一群人就這樣出去,直到晚上九點多時才回到宿舍。曉碧一進入寢室,她的室友魏盈盈就告訴她有人打電話給她。
「誰啊?」曉碧一邊脫下外套,一邊問。
「他說他姓袁。」
曉碧一震,是袁學長嗎?「他說了什麼嗎?」
「他說他星期四要來新竹,他會再打電話給你。」
看來應該是袁學長沒錯,但他為什麼會打電話給她呢?曉碧百思不得其解,她是不是應該要打電話問一下,可是她並不知道學長的電話,那麼學長是怎麼知道她的電話呢?唉,看來今天晚上她別想好好睡覺了。
捱到了星期四,袁堯君卻未曾再打電話來過,害曉碧這幾天只要是沒課就跑回宿舍,連社團活動都沒去。算了,她不管那麼多了,她猜學長應該有事到新竹,找她只是順便而已,既然如此,她也不用太在意,她決定下課後和同學一起去市區逛街。
曉碧上完課回到宿舍,換了另一個輕巧的背包準備出門,此時電話鈴聲響起,她順手拿起話筒「喂」了一聲。
「請問季曉碧在嗎?」
話筒中傳來一個低沉柔和的嗓音,曉碧的心跳了一下,是學長!「我就是。」
「太好了,我是袁堯君,我現在人在新竹,要不要一起去吃個飯。」
曉碧握著話筒,有些不知所措,應該立刻答應才是吧,但……「我已經和同學約好了。」
「這樣嗎?」話筒中傳來的聲音似乎有些失望。
「不好意思,學長。」曉碧心中揪得好緊好痛,但是她不可以再繼續沉溺在學長對她的溫柔中,學長對她再怎麼好,終究只是把她當妹妹看待;而她無法滿足只作他的妹妹,然後看著他交女友、結婚甚至有小孩,看著她的夢想,實現在另一個女人身上,她做不到。

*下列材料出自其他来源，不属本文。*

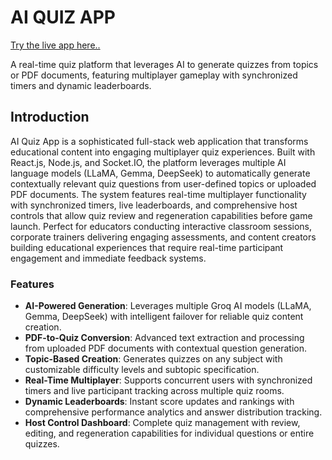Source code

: # **AI QUIZ APP**
[Try the live app here..](https://quiz-app-nine-alpha-51.vercel.app/)

A real-time quiz platform that leverages AI to generate quizzes from topics or PDF documents, featuring multiplayer gameplay with synchronized timers and dynamic leaderboards.

## Introduction
AI Quiz App is a sophisticated full-stack web application that transforms educational content into engaging multiplayer quiz experiences. Built with React.js, Node.js,
and Socket.IO, the platform leverages multiple AI language models (LLaMA, Gemma, DeepSeek) to automatically generate contextually relevant quiz questions from user-defined 
topics or uploaded PDF documents. The system features real-time multiplayer functionality with synchronized timers, live leaderboards, and comprehensive host controls that
allow quiz review and regeneration capabilities before game launch. Perfect for educators conducting interactive classroom sessions, corporate trainers delivering engaging 
assessments, and content creators building educational experiences that require real-time participant engagement and immediate feedback systems.

### Features
* **AI-Powered Generation**: Leverages multiple Groq AI models (LLaMA, Gemma, DeepSeek) with intelligent failover for reliable quiz content creation.
* **PDF-to-Quiz Conversion**: Advanced text extraction and processing from uploaded PDF documents with contextual question generation.
* **Topic-Based Creation**: Generates quizzes on any subject with customizable difficulty levels and subtopic specification.
* **Real-Time Multiplayer**: Supports concurrent users with synchronized timers and live participant tracking across multiple quiz rooms.
* **Dynamic Leaderboards**: Instant score updates and rankings with comprehensive performance analytics and answer distribution tracking.
* **Host Control Dashboard**: Complete quiz management with review, editing, and regeneration capabilities for individual questions or entire quizzes.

「沒關係。」沉默了一會之後,袁堯君說道:「那麼能出來見個面嗎?我現在人在你學校門口。」
原來他就在校門口而已呀。曉碧覺得有些興奮,差點脫口說她不和同學出去了。「好啊,我五分鐘後到。」
第六章
曉碧和同學也是約在校門口,她遠遠的便瞧見了袁堯君的車子,她先和同學說了幾句話後,才過去找袁堯君。
袁堯君下車站在車門旁,打量著正走過來的曉碧,她的外套拿在手上,穿著一件棗紅色的套頭衫,長長的黑髮紮成兩條辮子垂在胸前,看來甜美可人極了。
「學長。」曉碧在他身前三步停住,微笑招呼。
「看來你大學生活適應得不錯。」
「還好,其實都是當學生嘛。」曉碧看著他,學長給人的感覺跟以前不同,一種成熟的氣度從他身上自然的散發出來,相較起來,她身邊的男同學們就顯得青嫩的多了。